** AIM OF THE EXERCISE **
Below are several records. Retype exactly those lines running from the one with "X60820300Y-90195400D03*" through the one with "X67584000Y-50942000D03*", end lines included, and no others.

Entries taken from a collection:
((

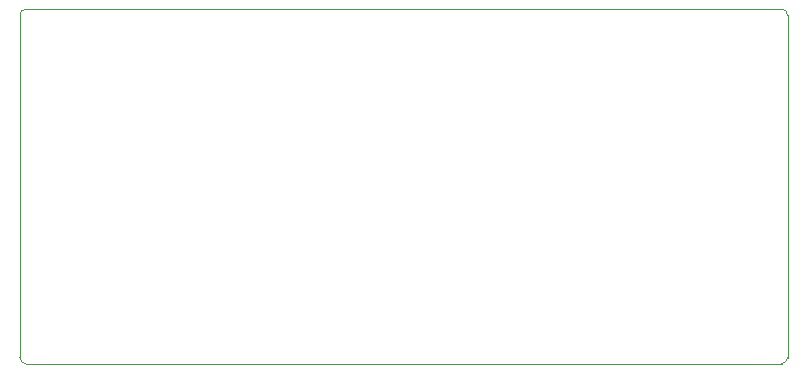
<source format=gm1>
G04*
G04 #@! TF.GenerationSoftware,Altium Limited,Altium Designer,23.3.1 (30)*
G04*
G04 Layer_Color=8508508*
%FSLAX43Y43*%
%MOMM*%
G71*
G04*
G04 #@! TF.SameCoordinates,A4EA7D40-A082-4D09-80F0-C7F5A4317295*
G04*
G04*
G04 #@! TF.FilePolarity,Positive*
G04*
G01*
G75*
%ADD11C,0.100*%
D11*
X0Y500D02*
G03*
X500Y0I500J0D01*
G01*
X64500Y0D02*
G03*
X65000Y500I0J500D01*
G01*
X65000Y29500D02*
G03*
X64500Y30000I-500J0D01*
G01*
X500Y30000D02*
G03*
X0Y29500I0J-500D01*
G01*
X65000Y500D02*
X65000Y29500D01*
X500Y30000D02*
X64500Y30000D01*
X500Y0D02*
X64500Y0D01*
X0Y500D02*
Y29500D01*
M02*

</source>
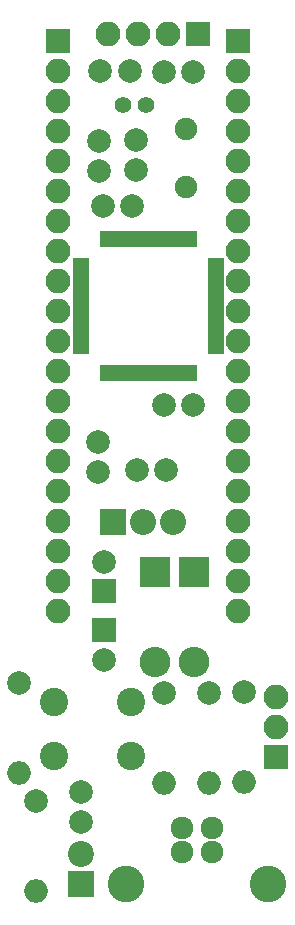
<source format=gbr>
G04 #@! TF.FileFunction,Soldermask,Top*
%FSLAX46Y46*%
G04 Gerber Fmt 4.6, Leading zero omitted, Abs format (unit mm)*
G04 Created by KiCad (PCBNEW 4.0.7) date 12/01/18 01:17:17*
%MOMM*%
%LPD*%
G01*
G04 APERTURE LIST*
%ADD10C,0.100000*%
%ADD11R,2.100000X2.100000*%
%ADD12O,2.100000X2.100000*%
%ADD13C,2.400000*%
%ADD14R,0.650000X1.400000*%
%ADD15R,1.400000X0.650000*%
%ADD16C,1.900000*%
%ADD17R,2.200000X2.200000*%
%ADD18O,2.200000X2.200000*%
%ADD19C,2.000000*%
%ADD20C,1.400000*%
%ADD21R,2.000000X2.000000*%
%ADD22C,2.200000*%
%ADD23R,2.600000X2.600000*%
%ADD24O,2.600000X2.600000*%
%ADD25C,1.920000*%
%ADD26C,3.100000*%
%ADD27O,2.000000X2.000000*%
G04 APERTURE END LIST*
D10*
D11*
X61110000Y-34158000D03*
D12*
X61110000Y-36698000D03*
X61110000Y-39238000D03*
X61110000Y-41778000D03*
X61110000Y-44318000D03*
X61110000Y-46858000D03*
X61110000Y-49398000D03*
X61110000Y-51938000D03*
X61110000Y-54478000D03*
X61110000Y-57018000D03*
X61110000Y-59558000D03*
X61110000Y-62098000D03*
X61110000Y-64638000D03*
X61110000Y-67178000D03*
X61110000Y-69718000D03*
X61110000Y-72258000D03*
X61110000Y-74798000D03*
X61110000Y-77338000D03*
X61110000Y-79878000D03*
X61110000Y-82418000D03*
D13*
X60820300Y-94695400D03*
X60820300Y-90195400D03*
X67320300Y-94695400D03*
X67320300Y-90195400D03*
D14*
X72584000Y-50942000D03*
X72084000Y-50942000D03*
X71584000Y-50942000D03*
X71084000Y-50942000D03*
X70584000Y-50942000D03*
X70084000Y-50942000D03*
X69584000Y-50942000D03*
X69084000Y-50942000D03*
X68584000Y-50942000D03*
X68084000Y-50942000D03*
X67584000Y-50942000D03*
X67084000Y-50942000D03*
X66584000Y-50942000D03*
X66084000Y-50942000D03*
X65584000Y-50942000D03*
X65084000Y-50942000D03*
D15*
X63134000Y-52892000D03*
X63134000Y-53392000D03*
X63134000Y-53892000D03*
X63134000Y-54392000D03*
X63134000Y-54892000D03*
X63134000Y-55392000D03*
X63134000Y-55892000D03*
X63134000Y-56392000D03*
X63134000Y-56892000D03*
X63134000Y-57392000D03*
X63134000Y-57892000D03*
X63134000Y-58392000D03*
X63134000Y-58892000D03*
X63134000Y-59392000D03*
X63134000Y-59892000D03*
X63134000Y-60392000D03*
D14*
X65084000Y-62342000D03*
X65584000Y-62342000D03*
X66084000Y-62342000D03*
X66584000Y-62342000D03*
X67084000Y-62342000D03*
X67584000Y-62342000D03*
X68084000Y-62342000D03*
X68584000Y-62342000D03*
X69084000Y-62342000D03*
X69584000Y-62342000D03*
X70084000Y-62342000D03*
X70584000Y-62342000D03*
X71084000Y-62342000D03*
X71584000Y-62342000D03*
X72084000Y-62342000D03*
X72584000Y-62342000D03*
D15*
X74534000Y-60392000D03*
X74534000Y-59892000D03*
X74534000Y-59392000D03*
X74534000Y-58892000D03*
X74534000Y-58392000D03*
X74534000Y-57892000D03*
X74534000Y-57392000D03*
X74534000Y-56892000D03*
X74534000Y-56392000D03*
X74534000Y-55892000D03*
X74534000Y-55392000D03*
X74534000Y-54892000D03*
X74534000Y-54392000D03*
X74534000Y-53892000D03*
X74534000Y-53392000D03*
X74534000Y-52892000D03*
D16*
X72009000Y-41656000D03*
X72009000Y-46536000D03*
D17*
X65836800Y-74930000D03*
D18*
X68376800Y-74930000D03*
X70916800Y-74930000D03*
D11*
X76350000Y-34158000D03*
D12*
X76350000Y-36698000D03*
X76350000Y-39238000D03*
X76350000Y-41778000D03*
X76350000Y-44318000D03*
X76350000Y-46858000D03*
X76350000Y-49398000D03*
X76350000Y-51938000D03*
X76350000Y-54478000D03*
X76350000Y-57018000D03*
X76350000Y-59558000D03*
X76350000Y-62098000D03*
X76350000Y-64638000D03*
X76350000Y-67178000D03*
X76350000Y-69718000D03*
X76350000Y-72258000D03*
X76350000Y-74798000D03*
X76350000Y-77338000D03*
X76350000Y-79878000D03*
X76350000Y-82418000D03*
D19*
X67767200Y-45110400D03*
X67767200Y-42610400D03*
X64617600Y-45161200D03*
X64617600Y-42661200D03*
X70104000Y-36830000D03*
X72604000Y-36830000D03*
X67233800Y-36753800D03*
X64733800Y-36753800D03*
D11*
X72974200Y-33591500D03*
D12*
X70434200Y-33591500D03*
X67894200Y-33591500D03*
X65354200Y-33591500D03*
D20*
X66675000Y-39624000D03*
X68575000Y-39624000D03*
D19*
X67437000Y-48196500D03*
X64937000Y-48196500D03*
D21*
X65024000Y-84074000D03*
D19*
X65024000Y-86574000D03*
X70307200Y-70510400D03*
X67807200Y-70510400D03*
D21*
X65024000Y-80772000D03*
D19*
X65024000Y-78272000D03*
X63119000Y-97790000D03*
X63119000Y-100290000D03*
D17*
X63088520Y-105557320D03*
D22*
X63088520Y-103017320D03*
D23*
X69342000Y-79121000D03*
D24*
X69342000Y-86741000D03*
D23*
X72644000Y-79121000D03*
D24*
X72644000Y-86741000D03*
D25*
X71628000Y-100838000D03*
X74168000Y-100838000D03*
X74168000Y-102838000D03*
X71628000Y-102838000D03*
D26*
X66898000Y-105538000D03*
X78898000Y-105538000D03*
D19*
X70154800Y-89408000D03*
D27*
X70154800Y-97028000D03*
D19*
X76911200Y-89306400D03*
D27*
X76911200Y-96926400D03*
D19*
X73926700Y-89382600D03*
D27*
X73926700Y-97002600D03*
D19*
X57835800Y-88519000D03*
D27*
X57835800Y-96139000D03*
D19*
X59309000Y-98552000D03*
D27*
X59309000Y-106172000D03*
D19*
X64516000Y-70662800D03*
X64516000Y-68162800D03*
X70104000Y-64998600D03*
X72604000Y-64998600D03*
D11*
X79603600Y-94843600D03*
D12*
X79603600Y-92303600D03*
X79603600Y-89763600D03*
M02*

</source>
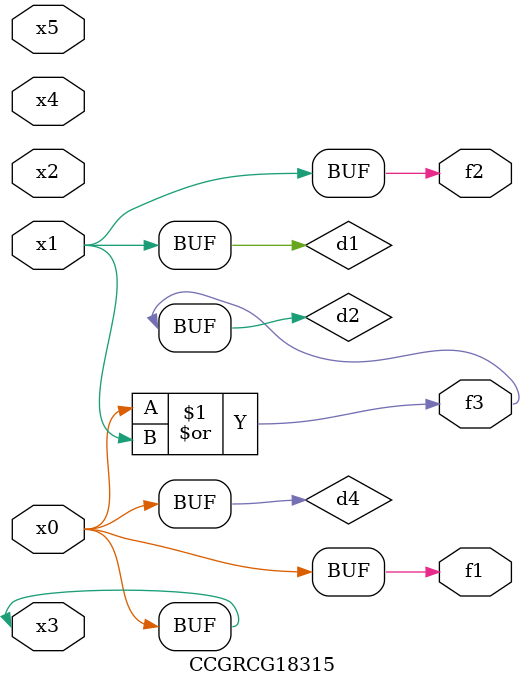
<source format=v>
module CCGRCG18315(
	input x0, x1, x2, x3, x4, x5,
	output f1, f2, f3
);

	wire d1, d2, d3, d4;

	and (d1, x1);
	or (d2, x0, x1);
	nand (d3, x0, x5);
	buf (d4, x0, x3);
	assign f1 = d4;
	assign f2 = d1;
	assign f3 = d2;
endmodule

</source>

))

** SOLUTION BELOW **
X60820300Y-90195400D03*
X67320300Y-94695400D03*
X67320300Y-90195400D03*
D14*
X72584000Y-50942000D03*
X72084000Y-50942000D03*
X71584000Y-50942000D03*
X71084000Y-50942000D03*
X70584000Y-50942000D03*
X70084000Y-50942000D03*
X69584000Y-50942000D03*
X69084000Y-50942000D03*
X68584000Y-50942000D03*
X68084000Y-50942000D03*
X67584000Y-50942000D03*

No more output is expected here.